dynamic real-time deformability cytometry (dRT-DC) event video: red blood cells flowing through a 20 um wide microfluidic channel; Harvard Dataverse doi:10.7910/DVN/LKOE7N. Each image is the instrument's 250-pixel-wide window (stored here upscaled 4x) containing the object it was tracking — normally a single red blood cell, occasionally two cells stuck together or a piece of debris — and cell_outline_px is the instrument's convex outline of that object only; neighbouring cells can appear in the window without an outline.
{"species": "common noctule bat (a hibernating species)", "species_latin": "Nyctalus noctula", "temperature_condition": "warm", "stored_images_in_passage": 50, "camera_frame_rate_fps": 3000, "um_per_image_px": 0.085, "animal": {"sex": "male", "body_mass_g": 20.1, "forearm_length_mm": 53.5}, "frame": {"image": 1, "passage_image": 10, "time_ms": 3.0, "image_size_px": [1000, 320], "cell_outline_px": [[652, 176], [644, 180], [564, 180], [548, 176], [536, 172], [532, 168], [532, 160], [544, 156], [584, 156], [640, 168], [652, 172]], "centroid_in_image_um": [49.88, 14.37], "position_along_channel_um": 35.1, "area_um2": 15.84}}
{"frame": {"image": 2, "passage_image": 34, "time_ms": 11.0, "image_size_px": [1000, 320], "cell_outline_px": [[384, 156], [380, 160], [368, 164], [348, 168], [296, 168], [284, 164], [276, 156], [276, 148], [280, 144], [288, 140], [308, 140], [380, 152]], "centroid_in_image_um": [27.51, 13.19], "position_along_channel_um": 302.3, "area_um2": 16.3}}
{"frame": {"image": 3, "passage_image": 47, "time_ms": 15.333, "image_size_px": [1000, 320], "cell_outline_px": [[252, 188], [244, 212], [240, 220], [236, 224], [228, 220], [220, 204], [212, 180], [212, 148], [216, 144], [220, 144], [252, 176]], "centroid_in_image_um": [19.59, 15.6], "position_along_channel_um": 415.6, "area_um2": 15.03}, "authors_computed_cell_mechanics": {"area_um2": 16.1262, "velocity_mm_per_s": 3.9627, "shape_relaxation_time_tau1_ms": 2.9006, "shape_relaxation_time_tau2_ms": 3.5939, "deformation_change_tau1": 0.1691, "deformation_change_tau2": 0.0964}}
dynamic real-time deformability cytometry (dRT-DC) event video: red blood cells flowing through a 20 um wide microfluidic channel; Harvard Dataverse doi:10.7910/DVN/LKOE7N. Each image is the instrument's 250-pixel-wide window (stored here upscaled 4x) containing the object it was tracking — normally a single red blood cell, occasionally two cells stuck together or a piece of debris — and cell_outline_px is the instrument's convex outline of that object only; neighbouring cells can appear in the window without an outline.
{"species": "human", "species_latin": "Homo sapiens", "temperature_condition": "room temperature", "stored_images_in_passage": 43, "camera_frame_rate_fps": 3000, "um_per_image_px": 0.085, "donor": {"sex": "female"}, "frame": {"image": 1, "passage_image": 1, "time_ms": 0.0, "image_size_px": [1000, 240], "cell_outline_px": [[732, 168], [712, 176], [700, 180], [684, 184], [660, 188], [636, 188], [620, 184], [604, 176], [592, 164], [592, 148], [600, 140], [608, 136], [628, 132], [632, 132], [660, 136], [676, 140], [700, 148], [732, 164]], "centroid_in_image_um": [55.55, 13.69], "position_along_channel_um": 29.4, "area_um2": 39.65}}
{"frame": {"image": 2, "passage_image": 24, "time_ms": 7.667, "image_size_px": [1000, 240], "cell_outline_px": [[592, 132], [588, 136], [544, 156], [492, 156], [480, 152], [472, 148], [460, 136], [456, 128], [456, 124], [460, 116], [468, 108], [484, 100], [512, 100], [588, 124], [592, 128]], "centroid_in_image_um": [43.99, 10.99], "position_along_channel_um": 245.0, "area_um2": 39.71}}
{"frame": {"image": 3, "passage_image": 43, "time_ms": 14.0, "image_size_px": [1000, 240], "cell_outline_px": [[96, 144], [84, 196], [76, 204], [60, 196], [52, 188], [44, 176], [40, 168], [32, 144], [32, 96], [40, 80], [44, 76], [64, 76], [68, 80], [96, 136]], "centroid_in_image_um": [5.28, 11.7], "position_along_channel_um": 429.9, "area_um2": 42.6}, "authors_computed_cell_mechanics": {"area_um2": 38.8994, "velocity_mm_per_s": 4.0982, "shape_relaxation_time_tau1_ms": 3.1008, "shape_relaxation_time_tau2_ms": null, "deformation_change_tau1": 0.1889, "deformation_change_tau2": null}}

**Job**
Above are some records; repeat all of them exactly.

**The solution**
dynamic real-time deformability cytometry (dRT-DC) event video: red blood cells flowing through a 20 um wide microfluidic channel; Harvard Dataverse doi:10.7910/DVN/LKOE7N. Each image is the instrument's 250-pixel-wide window (stored here upscaled 4x) containing the object it was tracking — normally a single red blood cell, occasionally two cells stuck together or a piece of debris — and cell_outline_px is the instrument's convex outline of that object only; neighbouring cells can appear in the window without an outline.
{"species": "common noctule bat (a hibernating species)", "species_latin": "Nyctalus noctula", "temperature_condition": "warm", "stored_images_in_passage": 50, "camera_frame_rate_fps": 3000, "um_per_image_px": 0.085, "animal": {"sex": "male", "body_mass_g": 20.1, "forearm_length_mm": 53.5}, "frame": {"image": 1, "passage_image": 10, "time_ms": 3.0, "image_size_px": [1000, 320], "cell_outline_px": [[652, 176], [644, 180], [564, 180], [548, 176], [536, 172], [532, 168], [532, 160], [544, 156], [584, 156], [640, 168], [652, 172]], "centroid_in_image_um": [49.88, 14.37], "position_along_channel_um": 35.1, "area_um2": 15.84}}
{"frame": {"image": 2, "passage_image": 34, "time_ms": 11.0, "image_size_px": [1000, 320], "cell_outline_px": [[384, 156], [380, 160], [368, 164], [348, 168], [296, 168], [284, 164], [276, 156], [276, 148], [280, 144], [288, 140], [308, 140], [380, 152]], "centroid_in_image_um": [27.51, 13.19], "position_along_channel_um": 302.3, "area_um2": 16.3}}
{"frame": {"image": 3, "passage_image": 47, "time_ms": 15.333, "image_size_px": [1000, 320], "cell_outline_px": [[252, 188], [244, 212], [240, 220], [236, 224], [228, 220], [220, 204], [212, 180], [212, 148], [216, 144], [220, 144], [252, 176]], "centroid_in_image_um": [19.59, 15.6], "position_along_channel_um": 415.6, "area_um2": 15.03}, "authors_computed_cell_mechanics": {"area_um2": 16.1262, "velocity_mm_per_s": 3.9627, "shape_relaxation_time_tau1_ms": 2.9006, "shape_relaxation_time_tau2_ms": 3.5939, "deformation_change_tau1": 0.1691, "deformation_change_tau2": 0.0964}}
dynamic real-time deformability cytometry (dRT-DC) event video: red blood cells flowing through a 20 um wide microfluidic channel; Harvard Dataverse doi:10.7910/DVN/LKOE7N. Each image is the instrument's 250-pixel-wide window (stored here upscaled 4x) containing the object it was tracking — normally a single red blood cell, occasionally two cells stuck together or a piece of debris — and cell_outline_px is the instrument's convex outline of that object only; neighbouring cells can appear in the window without an outline.
{"species": "human", "species_latin": "Homo sapiens", "temperature_condition": "room temperature", "stored_images_in_passage": 43, "camera_frame_rate_fps": 3000, "um_per_image_px": 0.085, "donor": {"sex": "female"}, "frame": {"image": 1, "passage_image": 1, "time_ms": 0.0, "image_size_px": [1000, 240], "cell_outline_px": [[732, 168], [712, 176], [700, 180], [684, 184], [660, 188], [636, 188], [620, 184], [604, 176], [592, 164], [592, 148], [600, 140], [608, 136], [628, 132], [632, 132], [660, 136], [676, 140], [700, 148], [732, 164]], "centroid_in_image_um": [55.55, 13.69], "position_along_channel_um": 29.4, "area_um2": 39.65}}
{"frame": {"image": 2, "passage_image": 24, "time_ms": 7.667, "image_size_px": [1000, 240], "cell_outline_px": [[592, 132], [588, 136], [544, 156], [492, 156], [480, 152], [472, 148], [460, 136], [456, 128], [456, 124], [460, 116], [468, 108], [484, 100], [512, 100], [588, 124], [592, 128]], "centroid_in_image_um": [43.99, 10.99], "position_along_channel_um": 245.0, "area_um2": 39.71}}
{"frame": {"image": 3, "passage_image": 43, "time_ms": 14.0, "image_size_px": [1000, 240], "cell_outline_px": [[96, 144], [84, 196], [76, 204], [60, 196], [52, 188], [44, 176], [40, 168], [32, 144], [32, 96], [40, 80], [44, 76], [64, 76], [68, 80], [96, 136]], "centroid_in_image_um": [5.28, 11.7], "position_along_channel_um": 429.9, "area_um2": 42.6}, "authors_computed_cell_mechanics": {"area_um2": 38.8994, "velocity_mm_per_s": 4.0982, "shape_relaxation_time_tau1_ms": 3.1008, "shape_relaxation_time_tau2_ms": null, "deformation_change_tau1": 0.1889, "deformation_change_tau2": null}}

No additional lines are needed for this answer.